* [Task instructions]: Find and copy each line of the records where the string "ALUres" shows up.

━━━━━━━━━━━━━━━━

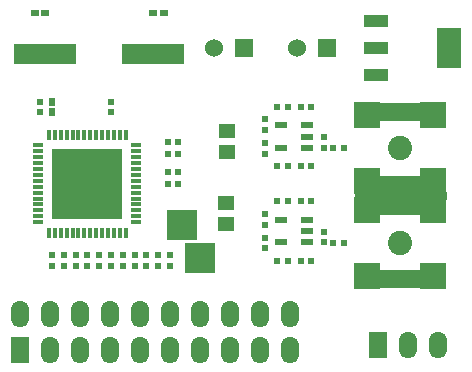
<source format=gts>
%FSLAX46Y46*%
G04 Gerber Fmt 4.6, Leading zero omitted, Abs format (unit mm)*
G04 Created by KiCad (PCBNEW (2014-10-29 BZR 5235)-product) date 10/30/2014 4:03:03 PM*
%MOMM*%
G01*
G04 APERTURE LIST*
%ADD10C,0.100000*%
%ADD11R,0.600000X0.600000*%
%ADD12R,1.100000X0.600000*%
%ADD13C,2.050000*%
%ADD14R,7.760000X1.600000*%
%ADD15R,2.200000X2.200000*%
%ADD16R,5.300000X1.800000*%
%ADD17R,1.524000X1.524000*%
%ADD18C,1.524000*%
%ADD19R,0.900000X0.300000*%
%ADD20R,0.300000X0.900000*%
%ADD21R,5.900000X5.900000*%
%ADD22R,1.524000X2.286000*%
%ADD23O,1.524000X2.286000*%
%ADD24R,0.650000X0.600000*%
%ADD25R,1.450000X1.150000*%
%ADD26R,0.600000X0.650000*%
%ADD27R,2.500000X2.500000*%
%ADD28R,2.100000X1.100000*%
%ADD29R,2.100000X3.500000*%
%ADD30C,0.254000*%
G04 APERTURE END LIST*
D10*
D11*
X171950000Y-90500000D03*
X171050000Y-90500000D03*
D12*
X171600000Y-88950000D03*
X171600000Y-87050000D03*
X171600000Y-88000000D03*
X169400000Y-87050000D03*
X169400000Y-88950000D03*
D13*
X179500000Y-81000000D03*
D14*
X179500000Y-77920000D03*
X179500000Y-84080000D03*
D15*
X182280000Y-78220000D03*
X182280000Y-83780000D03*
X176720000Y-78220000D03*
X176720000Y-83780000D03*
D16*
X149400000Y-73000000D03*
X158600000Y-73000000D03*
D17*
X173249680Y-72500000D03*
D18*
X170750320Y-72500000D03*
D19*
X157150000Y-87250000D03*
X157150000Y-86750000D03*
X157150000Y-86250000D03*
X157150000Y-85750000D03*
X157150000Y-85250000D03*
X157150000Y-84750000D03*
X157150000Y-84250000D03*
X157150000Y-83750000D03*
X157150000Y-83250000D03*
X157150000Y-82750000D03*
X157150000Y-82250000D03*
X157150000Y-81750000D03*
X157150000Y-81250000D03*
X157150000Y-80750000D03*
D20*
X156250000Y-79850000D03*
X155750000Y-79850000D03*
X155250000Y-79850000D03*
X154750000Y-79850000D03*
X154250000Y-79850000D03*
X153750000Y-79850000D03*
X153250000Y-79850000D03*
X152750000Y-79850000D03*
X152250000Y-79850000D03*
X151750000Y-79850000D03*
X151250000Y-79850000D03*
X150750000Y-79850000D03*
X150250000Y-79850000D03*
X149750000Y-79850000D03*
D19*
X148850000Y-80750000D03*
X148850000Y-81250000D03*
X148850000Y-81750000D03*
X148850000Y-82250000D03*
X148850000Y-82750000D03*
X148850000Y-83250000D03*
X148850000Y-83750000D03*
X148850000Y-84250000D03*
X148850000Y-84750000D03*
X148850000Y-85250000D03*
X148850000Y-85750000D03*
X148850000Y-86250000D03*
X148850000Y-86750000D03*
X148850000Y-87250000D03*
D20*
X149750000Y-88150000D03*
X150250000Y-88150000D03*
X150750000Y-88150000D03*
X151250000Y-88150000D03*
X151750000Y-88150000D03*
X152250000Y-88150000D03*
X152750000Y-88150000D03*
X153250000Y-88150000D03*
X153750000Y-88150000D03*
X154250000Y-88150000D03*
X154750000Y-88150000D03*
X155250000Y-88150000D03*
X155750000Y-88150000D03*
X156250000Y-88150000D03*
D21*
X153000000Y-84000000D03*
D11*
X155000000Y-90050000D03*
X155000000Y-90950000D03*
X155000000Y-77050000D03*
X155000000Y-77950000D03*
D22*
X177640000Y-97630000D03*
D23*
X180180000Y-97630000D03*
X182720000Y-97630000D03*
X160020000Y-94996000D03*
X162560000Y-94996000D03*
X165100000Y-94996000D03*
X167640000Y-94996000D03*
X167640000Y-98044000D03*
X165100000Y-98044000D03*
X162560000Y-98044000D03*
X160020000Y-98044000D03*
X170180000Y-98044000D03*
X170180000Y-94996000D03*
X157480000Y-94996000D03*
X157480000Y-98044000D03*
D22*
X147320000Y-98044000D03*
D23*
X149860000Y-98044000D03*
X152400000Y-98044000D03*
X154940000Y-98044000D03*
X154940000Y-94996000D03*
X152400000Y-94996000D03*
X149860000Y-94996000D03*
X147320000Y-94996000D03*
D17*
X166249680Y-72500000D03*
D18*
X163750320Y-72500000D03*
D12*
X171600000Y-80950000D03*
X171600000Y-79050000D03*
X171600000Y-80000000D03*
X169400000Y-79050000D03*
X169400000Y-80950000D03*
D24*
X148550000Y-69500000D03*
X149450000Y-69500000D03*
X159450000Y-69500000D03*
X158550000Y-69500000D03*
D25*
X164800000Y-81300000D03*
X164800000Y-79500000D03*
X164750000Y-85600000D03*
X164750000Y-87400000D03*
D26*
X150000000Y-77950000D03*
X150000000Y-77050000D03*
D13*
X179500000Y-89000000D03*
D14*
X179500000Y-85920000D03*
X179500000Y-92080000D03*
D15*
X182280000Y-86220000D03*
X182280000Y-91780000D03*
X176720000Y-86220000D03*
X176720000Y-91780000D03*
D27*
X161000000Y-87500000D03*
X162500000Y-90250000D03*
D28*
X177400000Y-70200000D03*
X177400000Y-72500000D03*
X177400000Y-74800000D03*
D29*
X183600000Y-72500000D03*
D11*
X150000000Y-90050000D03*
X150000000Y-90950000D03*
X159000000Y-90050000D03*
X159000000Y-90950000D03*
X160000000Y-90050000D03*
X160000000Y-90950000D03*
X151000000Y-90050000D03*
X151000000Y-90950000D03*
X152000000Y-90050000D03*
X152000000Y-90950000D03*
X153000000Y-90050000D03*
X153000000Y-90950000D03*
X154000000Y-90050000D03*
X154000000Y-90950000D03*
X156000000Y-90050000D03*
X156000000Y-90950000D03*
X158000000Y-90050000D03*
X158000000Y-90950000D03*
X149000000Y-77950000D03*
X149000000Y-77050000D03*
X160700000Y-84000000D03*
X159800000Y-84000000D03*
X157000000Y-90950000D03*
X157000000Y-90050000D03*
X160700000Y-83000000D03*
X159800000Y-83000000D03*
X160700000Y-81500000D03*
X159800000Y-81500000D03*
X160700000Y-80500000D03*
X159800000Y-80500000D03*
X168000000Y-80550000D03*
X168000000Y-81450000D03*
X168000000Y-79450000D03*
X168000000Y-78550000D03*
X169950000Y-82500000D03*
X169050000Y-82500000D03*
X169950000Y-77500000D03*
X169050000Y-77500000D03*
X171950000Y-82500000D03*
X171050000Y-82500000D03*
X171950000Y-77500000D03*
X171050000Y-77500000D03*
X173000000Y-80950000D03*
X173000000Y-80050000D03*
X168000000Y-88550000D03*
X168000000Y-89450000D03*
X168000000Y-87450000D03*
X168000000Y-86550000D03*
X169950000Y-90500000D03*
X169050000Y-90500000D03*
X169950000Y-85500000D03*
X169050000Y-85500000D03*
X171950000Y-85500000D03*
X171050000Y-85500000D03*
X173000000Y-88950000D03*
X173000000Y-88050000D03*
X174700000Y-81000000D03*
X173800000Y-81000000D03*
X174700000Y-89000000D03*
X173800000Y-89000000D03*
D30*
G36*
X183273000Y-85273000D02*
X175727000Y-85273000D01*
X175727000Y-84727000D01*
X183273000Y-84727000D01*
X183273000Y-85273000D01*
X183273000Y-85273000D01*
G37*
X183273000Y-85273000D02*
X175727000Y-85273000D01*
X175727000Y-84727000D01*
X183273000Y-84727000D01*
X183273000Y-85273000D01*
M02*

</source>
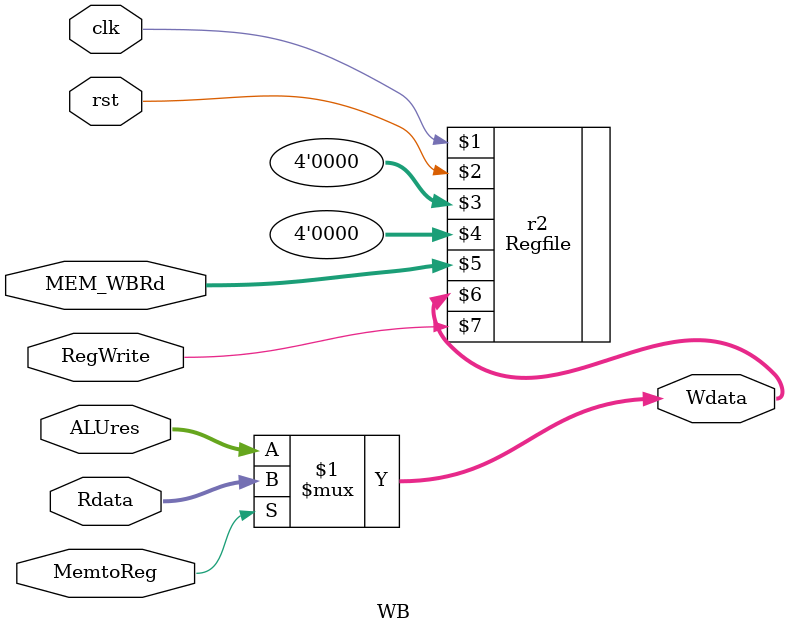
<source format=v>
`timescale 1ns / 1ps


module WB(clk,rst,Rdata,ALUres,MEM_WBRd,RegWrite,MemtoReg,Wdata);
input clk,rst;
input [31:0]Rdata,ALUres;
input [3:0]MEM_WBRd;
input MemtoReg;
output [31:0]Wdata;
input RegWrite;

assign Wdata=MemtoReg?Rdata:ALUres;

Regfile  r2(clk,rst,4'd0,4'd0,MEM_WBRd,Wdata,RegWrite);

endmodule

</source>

━━━━━━━━━━━━━━━━

* [Answer space]:
module WB(clk,rst,Rdata,ALUres,MEM_WBRd,RegWrite,MemtoReg,Wdata);
input [31:0]Rdata,ALUres;
assign Wdata=MemtoReg?Rdata:ALUres;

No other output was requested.